-- start of Material supplied --

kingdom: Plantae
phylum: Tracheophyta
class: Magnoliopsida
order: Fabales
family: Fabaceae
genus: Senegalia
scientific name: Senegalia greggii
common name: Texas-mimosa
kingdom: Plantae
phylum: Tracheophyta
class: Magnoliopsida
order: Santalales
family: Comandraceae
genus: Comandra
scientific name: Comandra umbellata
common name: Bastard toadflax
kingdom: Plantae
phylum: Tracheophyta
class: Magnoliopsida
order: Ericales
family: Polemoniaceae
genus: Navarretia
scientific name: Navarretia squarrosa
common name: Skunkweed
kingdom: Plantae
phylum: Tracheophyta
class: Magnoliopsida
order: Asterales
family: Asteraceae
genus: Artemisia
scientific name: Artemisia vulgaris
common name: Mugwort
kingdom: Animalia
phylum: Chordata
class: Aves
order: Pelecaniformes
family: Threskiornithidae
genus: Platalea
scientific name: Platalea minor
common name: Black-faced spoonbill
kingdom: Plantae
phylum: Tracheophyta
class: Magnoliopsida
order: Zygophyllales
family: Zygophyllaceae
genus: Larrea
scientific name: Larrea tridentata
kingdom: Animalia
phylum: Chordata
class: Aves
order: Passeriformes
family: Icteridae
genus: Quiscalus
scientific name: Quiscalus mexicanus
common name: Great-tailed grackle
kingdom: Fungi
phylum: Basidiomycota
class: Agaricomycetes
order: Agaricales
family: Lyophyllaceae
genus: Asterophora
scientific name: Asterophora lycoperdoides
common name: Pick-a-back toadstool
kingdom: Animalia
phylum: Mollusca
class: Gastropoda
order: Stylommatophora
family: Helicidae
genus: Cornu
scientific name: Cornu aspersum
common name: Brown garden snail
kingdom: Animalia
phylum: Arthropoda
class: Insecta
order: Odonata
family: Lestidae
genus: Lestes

-- end of Material supplied --

# Goal
Can you echo every line of the listing above, word for word and in the same order, without changing anything?

# Answer below
kingdom: Plantae
phylum: Tracheophyta
class: Magnoliopsida
order: Fabales
family: Fabaceae
genus: Senegalia
scientific name: Senegalia greggii
common name: Texas-mimosa
kingdom: Plantae
phylum: Tracheophyta
class: Magnoliopsida
order: Santalales
family: Comandraceae
genus: Comandra
scientific name: Comandra umbellata
common name: Bastard toadflax
kingdom: Plantae
phylum: Tracheophyta
class: Magnoliopsida
order: Ericales
family: Polemoniaceae
genus: Navarretia
scientific name: Navarretia squarrosa
common name: Skunkweed
kingdom: Plantae
phylum: Tracheophyta
class: Magnoliopsida
order: Asterales
family: Asteraceae
genus: Artemisia
scientific name: Artemisia vulgaris
common name: Mugwort
kingdom: Animalia
phylum: Chordata
class: Aves
order: Pelecaniformes
family: Threskiornithidae
genus: Platalea
scientific name: Platalea minor
common name: Black-faced spoonbill
kingdom: Plantae
phylum: Tracheophyta
class: Magnoliopsida
order: Zygophyllales
family: Zygophyllaceae
genus: Larrea
scientific name: Larrea tridentata
kingdom: Animalia
phylum: Chordata
class: Aves
order: Passeriformes
family: Icteridae
genus: Quiscalus
scientific name: Quiscalus mexicanus
common name: Great-tailed grackle
kingdom: Fungi
phylum: Basidiomycota
class: Agaricomycetes
order: Agaricales
family: Lyophyllaceae
genus: Asterophora
scientific name: Asterophora lycoperdoides
common name: Pick-a-back toadstool
kingdom: Animalia
phylum: Mollusca
class: Gastropoda
order: Stylommatophora
family: Helicidae
genus: Cornu
scientific name: Cornu aspersum
common name: Brown garden snail
kingdom: Animalia
phylum: Arthropoda
class: Insecta
order: Odonata
family: Lestidae
genus: Lestes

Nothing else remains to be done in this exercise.